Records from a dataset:
# # # #

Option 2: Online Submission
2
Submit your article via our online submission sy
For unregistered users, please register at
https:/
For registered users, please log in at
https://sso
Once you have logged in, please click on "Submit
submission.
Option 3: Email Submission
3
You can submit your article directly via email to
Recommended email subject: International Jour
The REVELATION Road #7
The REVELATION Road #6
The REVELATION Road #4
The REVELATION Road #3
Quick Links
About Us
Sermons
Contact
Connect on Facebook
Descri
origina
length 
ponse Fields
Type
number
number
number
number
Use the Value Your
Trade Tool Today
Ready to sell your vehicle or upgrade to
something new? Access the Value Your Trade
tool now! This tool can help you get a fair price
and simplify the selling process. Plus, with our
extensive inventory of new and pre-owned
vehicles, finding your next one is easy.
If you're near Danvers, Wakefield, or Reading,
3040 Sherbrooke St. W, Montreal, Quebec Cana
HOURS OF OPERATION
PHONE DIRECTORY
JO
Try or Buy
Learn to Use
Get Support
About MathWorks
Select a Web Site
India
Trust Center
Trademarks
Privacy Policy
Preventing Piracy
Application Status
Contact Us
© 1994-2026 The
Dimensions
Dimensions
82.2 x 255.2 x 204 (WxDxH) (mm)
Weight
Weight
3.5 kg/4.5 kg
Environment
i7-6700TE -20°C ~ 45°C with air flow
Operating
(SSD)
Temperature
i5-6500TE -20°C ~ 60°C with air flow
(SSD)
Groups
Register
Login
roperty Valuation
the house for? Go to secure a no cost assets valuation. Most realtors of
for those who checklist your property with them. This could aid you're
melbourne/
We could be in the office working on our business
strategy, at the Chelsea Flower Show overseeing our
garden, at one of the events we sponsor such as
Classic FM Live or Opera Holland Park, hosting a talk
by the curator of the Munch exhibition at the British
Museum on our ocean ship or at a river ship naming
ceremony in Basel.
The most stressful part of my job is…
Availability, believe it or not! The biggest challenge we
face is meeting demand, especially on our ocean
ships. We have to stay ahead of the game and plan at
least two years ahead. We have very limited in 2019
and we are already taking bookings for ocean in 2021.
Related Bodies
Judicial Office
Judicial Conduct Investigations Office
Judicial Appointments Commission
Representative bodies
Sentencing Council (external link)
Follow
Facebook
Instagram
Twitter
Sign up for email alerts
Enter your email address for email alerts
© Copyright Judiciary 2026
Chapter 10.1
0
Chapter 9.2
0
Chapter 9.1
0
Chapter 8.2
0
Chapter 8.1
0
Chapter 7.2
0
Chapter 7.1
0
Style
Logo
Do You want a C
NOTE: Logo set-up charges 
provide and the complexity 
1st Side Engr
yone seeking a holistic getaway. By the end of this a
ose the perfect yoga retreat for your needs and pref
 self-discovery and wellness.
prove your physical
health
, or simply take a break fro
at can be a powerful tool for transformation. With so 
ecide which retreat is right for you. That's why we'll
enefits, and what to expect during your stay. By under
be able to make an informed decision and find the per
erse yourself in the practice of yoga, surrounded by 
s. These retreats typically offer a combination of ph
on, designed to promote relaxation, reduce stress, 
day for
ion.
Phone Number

# # # #

§ Brief:
Please copy, exactly and with nothing else, the lines above beginning at the line that has "i7-6700TE -20°C ~ 45°C with air flow" and ending with the line that has "Enter your email address for email alerts".

§ Task response:
i7-6700TE -20°C ~ 45°C with air flow
Operating
(SSD)
Temperature
i5-6500TE -20°C ~ 60°C with air flow
(SSD)
Groups
Register
Login
roperty Valuation
the house for? Go to secure a no cost assets valuation. Most realtors of
for those who checklist your property with them. This could aid you're
melbourne/
We could be in the office working on our business
strategy, at the Chelsea Flower Show overseeing our
garden, at one of the events we sponsor such as
Classic FM Live or Opera Holland Park, hosting a talk
by the curator of the Munch exhibition at the British
Museum on our ocean ship or at a river ship naming
ceremony in Basel.
The most stressful part of my job is…
Availability, believe it or not! The biggest challenge we
face is meeting demand, especially on our ocean
ships. We have to stay ahead of the game and plan at
least two years ahead. We have very limited in 2019
and we are already taking bookings for ocean in 2021.
Related Bodies
Judicial Office
Judicial Conduct Investigations Office
Judicial Appointments Commission
Representative bodies
Sentencing Council (external link)
Follow
Facebook
Instagram
Twitter
Sign up for email alerts
Enter your email address for email alerts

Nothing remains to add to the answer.